BGEN .bgen plus optional same-prefix .sample dense kind="geno", dosage="dosage" only dense BGEN v1.2+ Layout 2 phased biallelic diploid probabilities with kind="haplo", dosage="dosage" Dosage-backed BGEN reads use expected A1 dosage values. Concrete region filters use a same-path .bgen.bgi index when present.

Choose the source by what you need to read

For hardcall genotype matrices, VCF/BCF, PLINK1, and PLINK2 are the usual choices. For dosage matrices, use VCF FORMAT/DS, PLINK2 dosage records, or BGEN dosage records. For haplotypes, use phased VCF hardcalls, phased PLINK2 records, or phased BGEN dosage records.


Source resolution¤

VCF and BCF inputs are single files.

X = genoio.vcf("cohort.vcf.gz").read()

PLINK inputs are file sets. Pass either the shared prefix or one member file.

X = genoio.pfile("cohort").read()
X = genoio.pfile("cohort.pgen").read()

Use bfile(...) for PLINK1 prefixes and pfile(...) for PLINK2 prefixes. The constructor chooses the file-set type, so same-stem files from other formats are ignored.

For PLINK2, genoio accepts either an uncompressed .pvar or a zstd-compressed .pvar.zst. If both exist for the same prefix, .pvar is used.

BGEN inputs are .bgen files with an optional same-prefix .sample file.

X = genoio.bgen("cohort.bgen").read(dosage="dosage")

BGEN sample IDs

BGEN reads require real sample IDs, either embedded in the .bgen file or provided by the same-prefix .sample file.

BGEN dosage details

BGEN v1.2+ Layout 2 biallelic diploid dosage records are returned as expected A1 allele dosages. Genotype reads of phased BGEN records collapse the two source haplotype probabilities to expected diploid A1 dosage. Haplotype reads return expected A1 dosage per haplotype row.

Matrix-only BGEN reads avoid returning sample and variant metadata unless return_samples=True or return_variants=True is requested.

For concrete region filters such as genoio.region("22:20000000-21000000"), BGEN dosage reads use cohort.bgen.bgi when that index exists. The index is used only for concrete region pushdown; other predicates still run through the normal filter path after candidate records are read.


Boundaries to know¤

The table above is the contract most users need. These details matter when a file mixes record encodings or when you request sparse, dosage, or haplotype output.

  • Dosages. dosage="dosage" reads dense VCF FORMAT/DS, dense PLINK2 biallelic dosages, and dense BGEN v1.2+ Layout 2 biallelic diploid dosages. PLINK1 dosages, sparse dosages, and hardcall-from-dosage conversion are not supported.
  • Haplotypes. Haplotype reads use phased VCF hardcalls, explicit phased PLINK2 hardcall/full-dosage records, or phased BGEN dosage records.
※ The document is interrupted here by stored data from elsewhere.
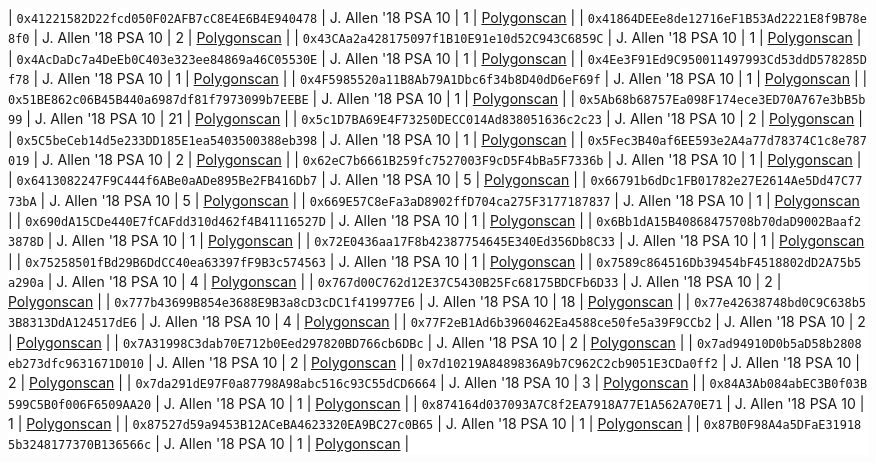 | `0x41221582D22fcd050F02AFB7cC8E4E6B4E940478` | J. Allen '18 PSA 10 | 1 | [Polygonscan](https://polygonscan.com/tx/0xbce494b095ecd9e52787cdb664620da699f2b8f7887100ded07990048425273e) |
| `0x41864DEEe8de12716eF1B53Ad2221E8f9B78e8f0` | J. Allen '18 PSA 10 | 2 | [Polygonscan](https://polygonscan.com/tx/0xe453f2b055d9856b46267b4f6acb3bc5b2129cd9c54f7a9930267236c73c4c29) |
| `0x43CAa2a428175097f1B10E91e10d52C943C6859C` | J. Allen '18 PSA 10 | 1 | [Polygonscan](https://polygonscan.com/tx/0xea20119707b5c6aba2c4009b91408e27e14e97ca558b29b037d8a17ea18c1d44) |
| `0x4AcDaDc7a4DeEb0C403e323ee84869a46C05530E` | J. Allen '18 PSA 10 | 1 | [Polygonscan](https://polygonscan.com/tx/0x1a4f28001ed7265a5aa4753ce0e4d0720d0ebbf99c066a32002357d419ea7ee8) |
| `0x4Ee3F91Ed9C950011497993Cd53ddD578285Df78` | J. Allen '18 PSA 10 | 1 | [Polygonscan](https://polygonscan.com/tx/0xd284edd56358764289b35b6bc73c38c6597daeb750728d8bd7e29d4012759e54) |
| `0x4F5985520a11B8Ab79A1Dbc6f34b8D40dD6eF69f` | J. Allen '18 PSA 10 | 1 | [Polygonscan](https://polygonscan.com/tx/0xcc842adb4c85c007c1b0ec29f13dff364a48a9eae1f0743ade370ec268deecdc) |
| `0x51BE862c06B45B440a6987df81f7973099b7EEBE` | J. Allen '18 PSA 10 | 1 | [Polygonscan](https://polygonscan.com/tx/0xf1dcca167dfac5ae46a34fb3f7f4d563eae511473bf8b4a571b399eb689713c6) |
| `0x5Ab68b68757Ea098F174ece3ED70A767e3bB5b99` | J. Allen '18 PSA 10 | 21 | [Polygonscan](https://polygonscan.com/tx/0xb1238b2d3344ce4b7c5a887865c81191aaedacfd966c43f06eac1772d40ee92c) |
| `0x5c1D7BA69E4F73250DECC014Ad838051636c2c23` | J. Allen '18 PSA 10 | 2 | [Polygonscan](https://polygonscan.com/tx/0x4ab48894f0a6ffe6201bf14b5c8d63b30c5422284a92c2b0cecab0fd81b807fd) |
| `0x5C5beCeb14d5e233DD185E1ea5403500388eb398` | J. Allen '18 PSA 10 | 1 | [Polygonscan](https://polygonscan.com/tx/0x6f3fb5d27abd696043b190178fd82c6d35a1a7da91fd63bee5781ed7ed875159) |
| `0x5Fec3B40af6EE593e2A4a77d78374C1c8e787019` | J. Allen '18 PSA 10 | 2 | [Polygonscan](https://polygonscan.com/tx/0x0c59e0398eca5bc007484e9370d43222791f95362bf08f498e9c7fa231a4762b) |
| `0x62eC7b6661B259fc7527003F9cD5F4bBa5F7336b` | J. Allen '18 PSA 10 | 1 | [Polygonscan](https://polygonscan.com/tx/0x4013f67080cae117f93ad9c9dd78afbeb8e9b47aab136f25e04dbedec6de72f9) |
| `0x6413082247F9C444f6ABe0aADe895Be2FB416Db7` | J. Allen '18 PSA 10 | 5 | [Polygonscan](https://polygonscan.com/tx/0x86b8e92f000de301eeab39da56c431a59d605b3a28fb2d08e504933d093802ed) |
| `0x66791b6dDc1FB01782e27E2614Ae5Dd47C7773bA` | J. Allen '18 PSA 10 | 5 | [Polygonscan](https://polygonscan.com/tx/0xd01227c0e7478d12d63e4829ba1735b079d684079f4da4dfffbaaf961e774d3f) |
| `0x669E57C8eFa3aD8902ffD704ca275F3177187837` | J. Allen '18 PSA 10 | 1 | [Polygonscan](https://polygonscan.com/tx/0x9b46d0d9e41d65a699df830d2f626d19954a3d0014b8a481e26f5d5ec41d3e0f) |
| `0x690dA15CDe440E7fCAFdd310d462f4B41116527D` | J. Allen '18 PSA 10 | 1 | [Polygonscan](https://polygonscan.com/tx/0xcd06921a901d54b94c600eb34e55b78109326c0ac46383b98ffdcd74003a1944) |
| `0x6Bb1dA15B40868475708b70daD9002Baaf23878D` | J. Allen '18 PSA 10 | 1 | [Polygonscan](https://polygonscan.com/tx/0x5b2d1625d95f9b91ba5d9afbd44a2bb799cbd3026070b367b3942cfdabc91702) |
| `0x72E0436aa17F8b42387754645E340Ed356Db8C33` | J. Allen '18 PSA 10 | 1 | [Polygonscan](https://polygonscan.com/tx/0x3420eeaabfd68eceef5f6c9e5c9d99e04acbd695e17fe0d7625ebd391b4a8f0c) |
| `0x75258501fBd29B6DdCC40ea63397fF9B3c574563` | J. Allen '18 PSA 10 | 1 | [Polygonscan](https://polygonscan.com/tx/0x6f3c313816856ccda018e952fd9d209a20d8309ba112dec5b57eedd1ed46b0a2) |
| `0x7589c864516Db39454bF4518802dD2A75b5a290a` | J. Allen '18 PSA 10 | 4 | [Polygonscan](https://polygonscan.com/tx/0x96dce74d40ae032eaff67c6010a2b0a70ec64ca78b7ad96bc49564e545d3be3e) |
| `0x767d00C762d12E37C5430B25Fc68175BDCFb6D33` | J. Allen '18 PSA 10 | 2 | [Polygonscan](https://polygonscan.com/tx/0xb8e39d540ed592cb416269fcd2efab4c446c984e7df88ea07019e0ec1e4ca6f5) |
| `0x777b43699B854e3688E9B3a8cD3cDC1f419977E6` | J. Allen '18 PSA 10 | 18 | [Polygonscan](https://polygonscan.com/tx/0x7583c557b97646e724997c20c15286a4cf6f61dbc41a06944dbd7e4a132b7025) |
| `0x77e42638748bd0C9C638b53B8313DdA124517dE6` | J. Allen '18 PSA 10 | 4 | [Polygonscan](https://polygonscan.com/tx/0x73d276c4c99055ca9e7894f9b42ecd41b884fae830529eafec42f0e18dc03c09) |
| `0x77F2eB1Ad6b3960462Ea4588ce50fe5a39F9CCb2` | J. Allen '18 PSA 10 | 2 | [Polygonscan](https://polygonscan.com/tx/0xebbc1293d601145d4b7187047d30f9b0af7d428f0f65b9b471a3c7e1862b340c) |
| `0x7A31998C3dab70E712b0Eed297820BD766cb6DBc` | J. Allen '18 PSA 10 | 2 | [Polygonscan](https://polygonscan.com/tx/0x7edd6598aa7d299a596bc41f5dafe678fb19a68ae59b7ce501ada7ccaa151935) |
| `0x7ad94910D0b5aD58b2808eb273dfc9631671D010` | J. Allen '18 PSA 10 | 2 | [Polygonscan](https://polygonscan.com/tx/0xa2373d635b884025e0b3722c6b845f4e8f6fe84b307cb5c9440b76604eefd4fd) |
| `0x7d10219A8489836A9b7C962C2cb9051E3CDa0ff2` | J. Allen '18 PSA 10 | 2 | [Polygonscan](https://polygonscan.com/tx/0xb974b5438609f078fd674f341eafc4315bb4144fd5d28de8bbb7e6b3222f31d8) |
| `0x7da291dE97F0a87798A98abc516c93C55dCD6664` | J. Allen '18 PSA 10 | 3 | [Polygonscan](https://polygonscan.com/tx/0xa6770392fb7bb997bf321e0e5a89655348741eb23847959f76ef09d823454d08) |
| `0x84A3Ab084abEC3B0f03B599C5B0f006F6509AA20` | J. Allen '18 PSA 10 | 1 | [Polygonscan](https://polygonscan.com/tx/0xa2d894b6f64415192b1ef45bebb41d892b9120bb926143d211dd67bae12e7a0f) |
| `0x874164d037093A7C8f2EA7918A77E1A562A70E71` | J. Allen '18 PSA 10 | 1 | [Polygonscan](https://polygonscan.com/tx/0x5844d8123175e65ab1759f72f8edd42b59a232f2ed90b8e78ec6d6dda990ea24) |
| `0x87527d59a9453B12ACeBA4623320EA9BC27c0B65` | J. Allen '18 PSA 10 | 1 | [Polygonscan](https://polygonscan.com/tx/0xa8b9fcb185e333f15a9779ad702c4df8f1085c1216265ebe7170f91a2f71f058) |
| `0x87B0F98A4a5DFaE319185b3248177370B136566c` | J. Allen '18 PSA 10 | 1 | [Polygonscan](https://polygonscan.com/tx/0xb3ee918b81fe5047f0e2a5e0beda05429f44ca6f0d7982ec26a816711090adea) |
Hardcall haplotypes must come from source hardcalls, not probabilities or dosages.
  • Record encodings. PLINK2 support is limited to biallelic hard-call, unphased genotype dosage, explicit phased hardcall haplotype, and explicit phased full-dosage haplotype records. BGEN support is limited to dense dosage-backed genotype and haplotype reads.
  • Sparse and indexed reads. Sparse reads don't preserve missing-value masks. Region pushdown is implemented for concrete indexed VCF/BCF and BGEN region filters, not arbitrary filter expressions.

Unsupported retained records fail the read

genoio skips records removed by metadata-only filters, such as explicit ID or region filters, before decoding their genotype payload. If an unsupported record survives filtering, the read fails instead of silently changing the data.